Hay un puente significativo entre la muestra de Miller y la retrospectiva de César Paternosto. El artista alemán descubrió la obra de Paternosto hace una década en una feria de Madrid y quedó fascinado. Reconoce una afinidad en la manera de pensar el espacio, los laterales y los intersticios.

“La imaginación geométrica”, al cuidado de Natalia Giglietti y organizada con el Centro de Arte de la Universidad Nacional de La Plata, reúne más de cuarenta obras y recorre seis décadas de producción de Paternosto. Nacido en La Plata en 1931, es uno de los grandes referentes de la abstracción latinoamericana. La muestra propone repensar una historia de la abstracción narrada desde América latina.

El concepto de geometría sensible, acuñado por Aldo Pellegrini, resulta fértil para aproximarse a sus primeras investigaciones: una geometría en la que color, percepción y singularidad del artista tienen un papel decisivo. Paternosto se aleja de la concepción racionalista asociada al concretismo de los años cuarenta.

Esa geometría se expande hacia una dimensión histórica y territorial. Paternosto se preguntó por los orígenes de la abstracción en América latina y encontró una genealogía en las culturas originarias, particularmente en la retícula textil prehispánica. La geometría aparece ligada al cuerpo, al territorio y a formas de conocimiento que el canon occidental dejó fuera.

Paternosto desarrolló la llamada visión oblicua o visión lateral: el frente deja de ser el único lugar privilegiado de la pintura. Los bordes y los laterales adquieren protagonismo, y la obra exige que el espectador se desplace para verla. A los 94 años, continúa trabajando en Segovia, donde vive hace veinte años.
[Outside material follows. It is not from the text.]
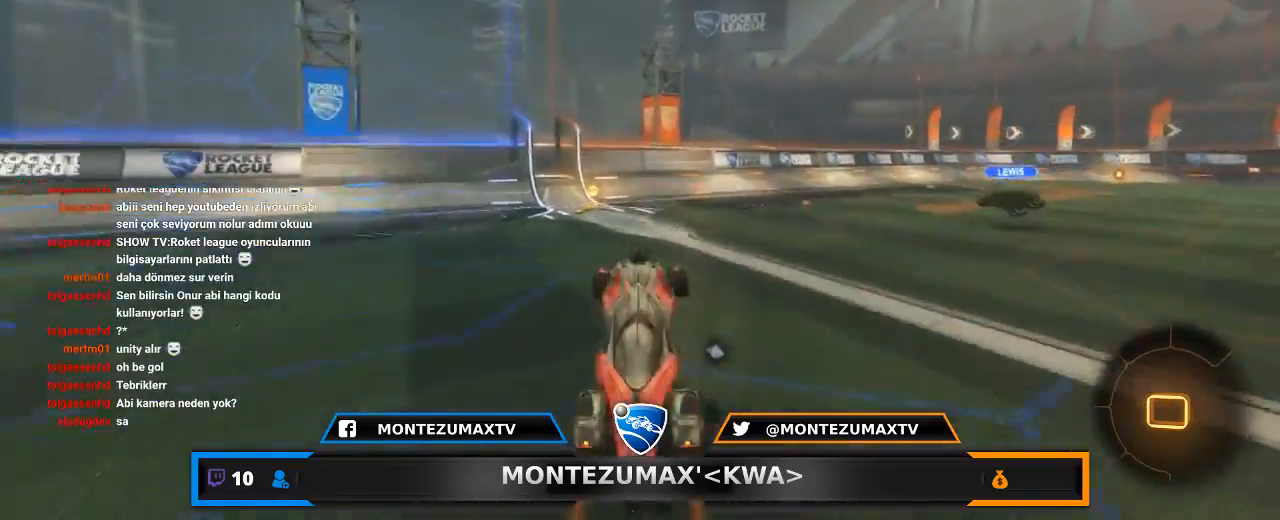
Gameplay with keyboard and mouse; each line is a JSON object with the keys and mouse buttons held at the frame after it. "events" lists presses ("down") and releases ("up") of "1", "2", "3", "4", "5", "a", "alt", "c", "caps_lock", "ctrl", "d", "e", "f", "g", "q", "r", "s", "shift", "space", "t", "tab", "v", "w", "x", "z", "mouse_left", "mouse_wheel" and "mouse_right" between this image and that frame as [ms after this image, input, new state], when the widget could be followed in between. "mouse_left", "mouse_wheel", "mouse_right" = the "left", "wheel", "right" buttons of the "mouse" list. No other keys are recorded. "wheel" means that the mouse wheel is clicked or scrolled. "mouse_move" is the direction in which the mouse moves at that frame (one of eight, or "still"), when it could be read.
{"keys": ["w"], "mouse": ["left"], "mouse_move": "still", "events": [[100, "a", "down"], [167, "a", "up"], [234, "mouse_left", "down"]]}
“Curada de espanto”, de Ornella Pocetti, curada por Carlos Gutiérrez y producida con Galería Cott, reúne obras de pintura figurativa con personajes y paisajes enrarecidos. El recorrido funciona como una película abierta, donde la experiencia de los últimos dos años, cuando Pocetti decidió vivir exclusivamente de la pintura, se incorpora como materia narrativa.

En el Macba Kabinet, Ivana de Vivanco presenta “¿Cómo suenan las lágrimas antes de secarse?”, una instalación sonora que hace audible el paisaje de un desierto. Las cuatro muestras dialogan entre sí y proponen formas de expandir la mirada.